# GRRR! Just screwed up 4 locomotives !!!



## BrokeCurmudgeon (Feb 8, 2016)

I am going to give up JMRI. hwell: I think that it is a wonderful program and one can't beat the cost but, it is very easy to destroy much work. Hopefully I haven't fried all 4 decoders. I was setting up a brand new Bachmann 2-6-0 Alco and I told JMRI Decoder Pro to write to all sheets and I have not a clue what else I told it to do. Now, the other 3 locos as well as the 2-6-0 do not respond.:dunno: On some, the headlight is on and they are sitting there waiting for a NCE Powercab command but nothing. I got out a put away loco and tested it on my test track and all was good. NCE PowerCam is good.
I was so frustrated that I had to leave and vent! :smilie_daumenneg: Hopefully all I did was mess up the cv's.
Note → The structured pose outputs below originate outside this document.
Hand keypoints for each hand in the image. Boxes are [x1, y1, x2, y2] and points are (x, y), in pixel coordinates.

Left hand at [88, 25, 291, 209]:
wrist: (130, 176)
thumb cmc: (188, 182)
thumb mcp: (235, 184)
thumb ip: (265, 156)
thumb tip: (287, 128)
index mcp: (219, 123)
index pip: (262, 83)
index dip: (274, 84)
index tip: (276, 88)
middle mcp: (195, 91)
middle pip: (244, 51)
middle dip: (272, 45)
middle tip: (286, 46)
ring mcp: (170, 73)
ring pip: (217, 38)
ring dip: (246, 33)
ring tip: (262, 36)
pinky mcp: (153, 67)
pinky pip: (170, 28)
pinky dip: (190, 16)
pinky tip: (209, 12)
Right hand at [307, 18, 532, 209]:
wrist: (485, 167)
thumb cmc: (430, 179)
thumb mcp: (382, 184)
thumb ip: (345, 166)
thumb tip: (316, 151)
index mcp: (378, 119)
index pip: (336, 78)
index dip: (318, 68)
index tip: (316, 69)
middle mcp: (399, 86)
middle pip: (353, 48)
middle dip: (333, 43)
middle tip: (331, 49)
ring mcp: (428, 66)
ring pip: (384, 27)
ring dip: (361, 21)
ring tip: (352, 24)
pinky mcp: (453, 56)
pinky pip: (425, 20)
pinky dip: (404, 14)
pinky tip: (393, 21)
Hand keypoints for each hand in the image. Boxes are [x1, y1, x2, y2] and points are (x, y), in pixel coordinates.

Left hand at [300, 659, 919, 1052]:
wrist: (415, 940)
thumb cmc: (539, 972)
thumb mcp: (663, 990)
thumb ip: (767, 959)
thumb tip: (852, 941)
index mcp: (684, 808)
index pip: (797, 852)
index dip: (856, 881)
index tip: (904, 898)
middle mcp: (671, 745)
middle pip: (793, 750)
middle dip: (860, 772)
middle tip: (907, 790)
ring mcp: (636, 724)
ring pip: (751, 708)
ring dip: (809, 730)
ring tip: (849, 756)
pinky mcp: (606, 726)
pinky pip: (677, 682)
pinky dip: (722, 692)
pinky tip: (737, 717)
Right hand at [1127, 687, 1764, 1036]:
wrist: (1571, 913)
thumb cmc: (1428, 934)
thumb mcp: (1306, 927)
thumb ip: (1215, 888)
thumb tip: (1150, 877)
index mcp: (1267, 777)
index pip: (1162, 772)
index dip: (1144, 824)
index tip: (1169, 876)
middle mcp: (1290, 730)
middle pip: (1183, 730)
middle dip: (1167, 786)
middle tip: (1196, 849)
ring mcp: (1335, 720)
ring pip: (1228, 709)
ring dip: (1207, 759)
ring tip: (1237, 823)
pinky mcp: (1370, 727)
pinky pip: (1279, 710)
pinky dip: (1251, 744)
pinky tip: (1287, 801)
When I get over my anger at myself I will reset to factory defaults and see if all is good. I am hopinghwell: This hobby can be a real trial for an old man who has fat fingers and is losing his mind to the fog of old age.:smilie_daumenneg::thumbsdown::thumbsdown:


----------



## crusader27529 (Apr 3, 2016)

On a healthy locomotive (no wiring issues or other problems), there is no way that a functional DCC system can damage a decoder by programming......
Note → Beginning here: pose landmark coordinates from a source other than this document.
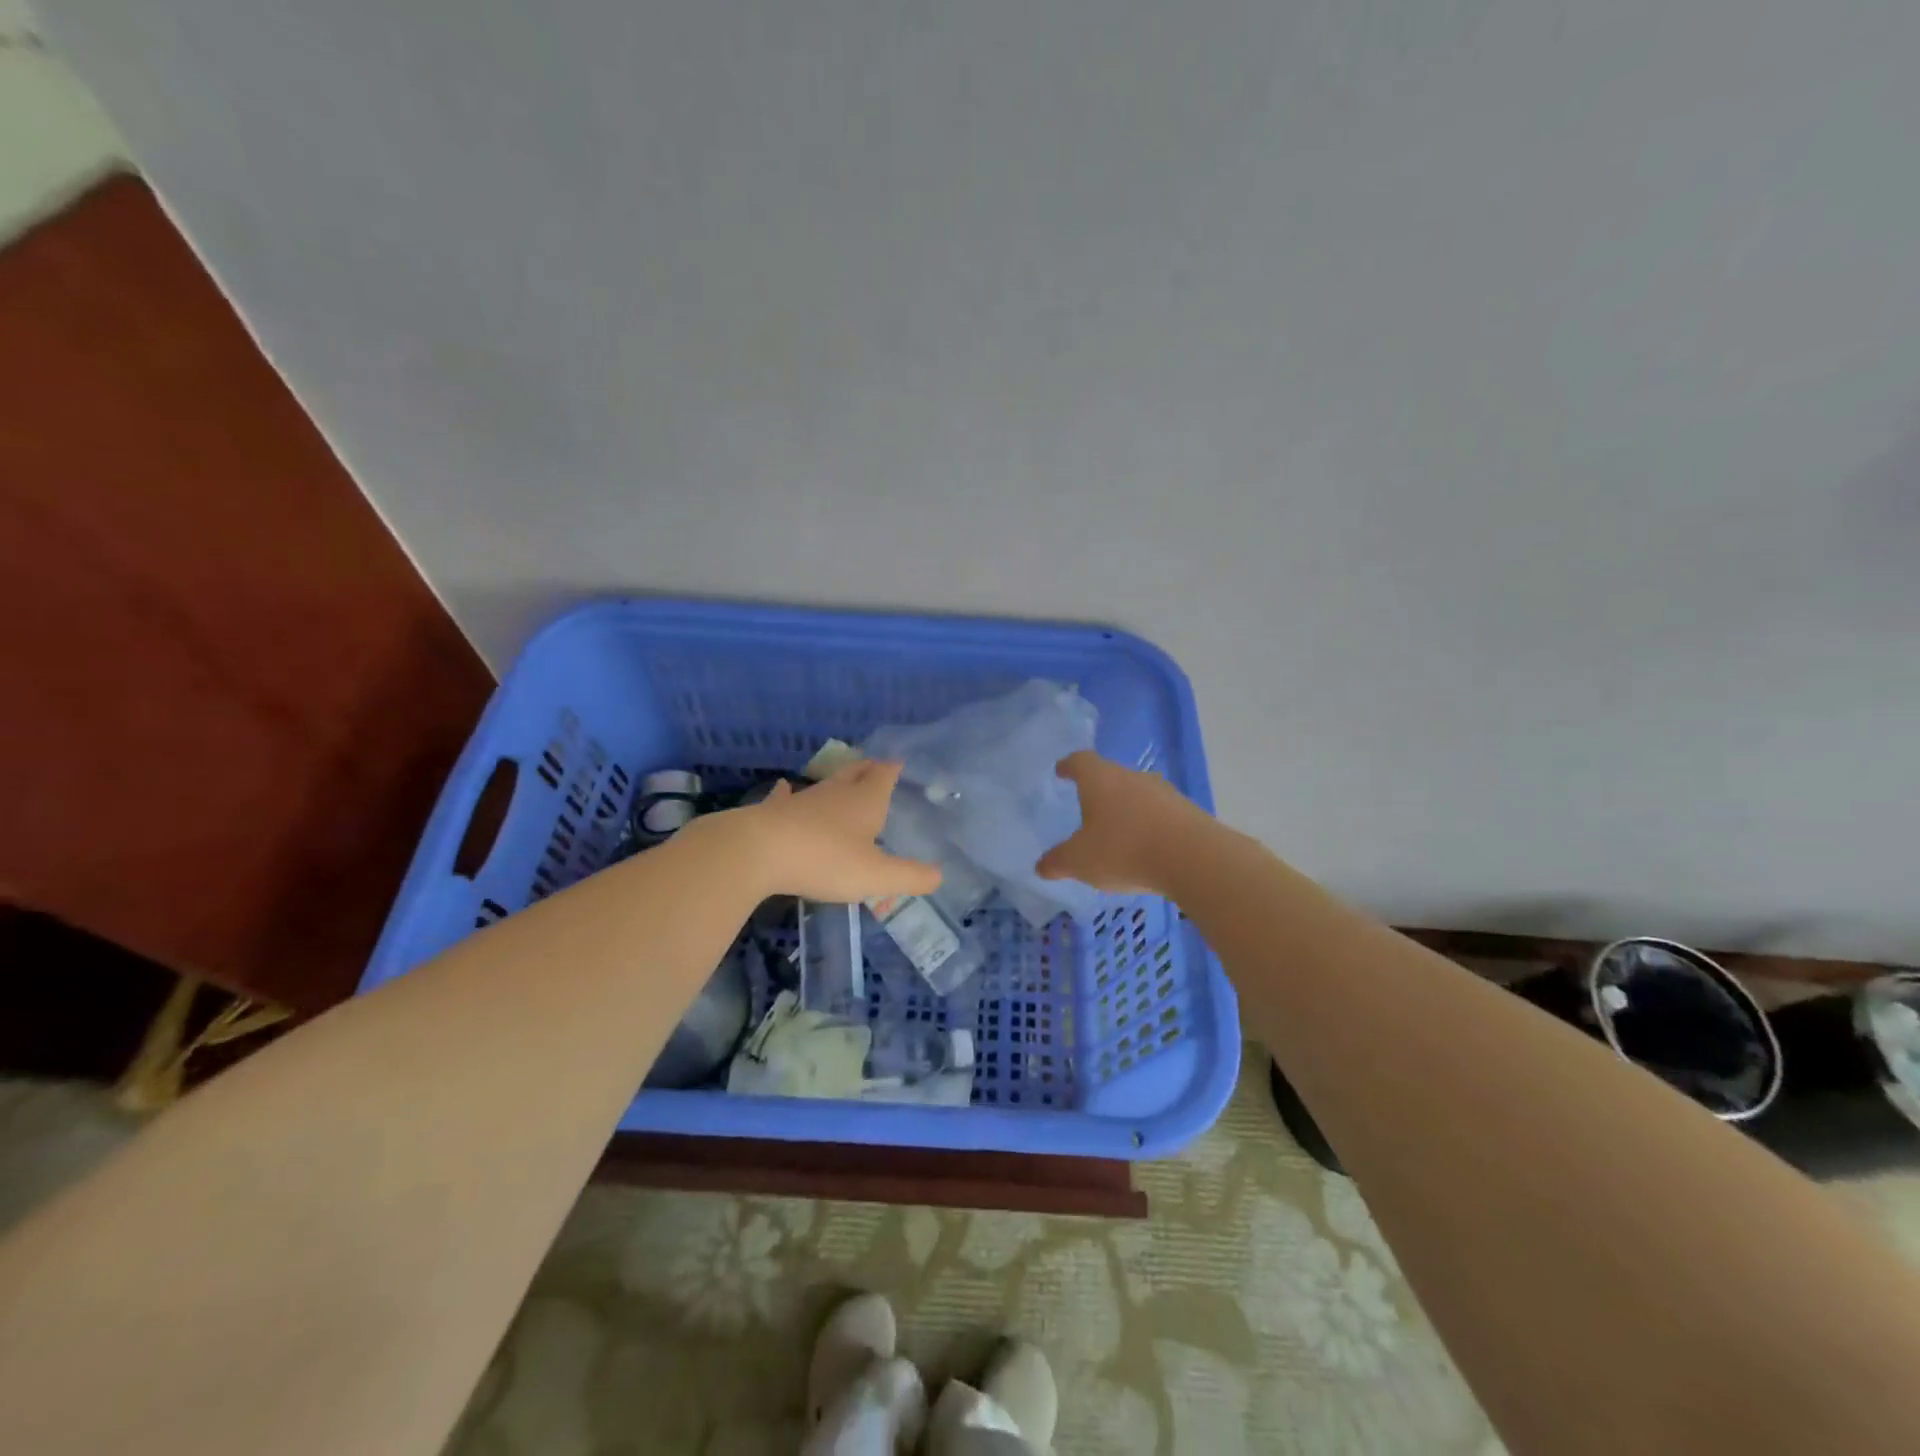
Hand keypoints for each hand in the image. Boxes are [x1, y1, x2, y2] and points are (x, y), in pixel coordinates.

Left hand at [715, 760, 941, 903]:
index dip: (893, 769)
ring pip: (825, 784)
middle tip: (875, 766)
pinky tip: (784, 788)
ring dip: (836, 782)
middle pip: (856, 772)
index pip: (884, 775)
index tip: (898, 763)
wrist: (759, 852)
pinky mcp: (775, 812)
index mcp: (866, 801)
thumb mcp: (876, 875)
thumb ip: (910, 877)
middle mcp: (836, 793)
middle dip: (868, 769)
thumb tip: (939, 875)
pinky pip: (785, 798)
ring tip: (843, 780)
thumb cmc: (826, 860)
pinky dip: (788, 793)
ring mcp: (803, 800)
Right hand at [1036, 751, 1208, 895]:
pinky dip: (1148, 824)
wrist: (1193, 858)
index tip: (1062, 771)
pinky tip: (1145, 847)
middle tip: (1087, 806)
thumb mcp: (1080, 862)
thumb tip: (1041, 866)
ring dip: (1126, 807)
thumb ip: (1058, 862)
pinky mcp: (1187, 811)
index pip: (1080, 761)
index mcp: (1100, 779)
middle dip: (1098, 789)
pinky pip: (1159, 812)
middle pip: (1110, 775)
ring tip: (1117, 830)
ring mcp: (1163, 792)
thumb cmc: (1124, 850)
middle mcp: (1132, 777)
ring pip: (1137, 793)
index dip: (1069, 766)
You should be able to restore the decoders with a reset.


----------



## RT_Coker (Dec 6, 2012)

DCC-CV frustrations could lead to better decoder design. Are you listening decoder manufacturers?

On the decoder I am working on all the CV’s resided in temporary-memory (RAM) and they are loaded from “permanent”-memory (EEPROM) at start-up and by command. They are only saved to “permanent”-memory by command. The temporary-memory (operating-characteristics) CV’s can also be changed by command during loco-operation. This makes changing/testing/saving CV’s much easier and more reliable.
Bob


----------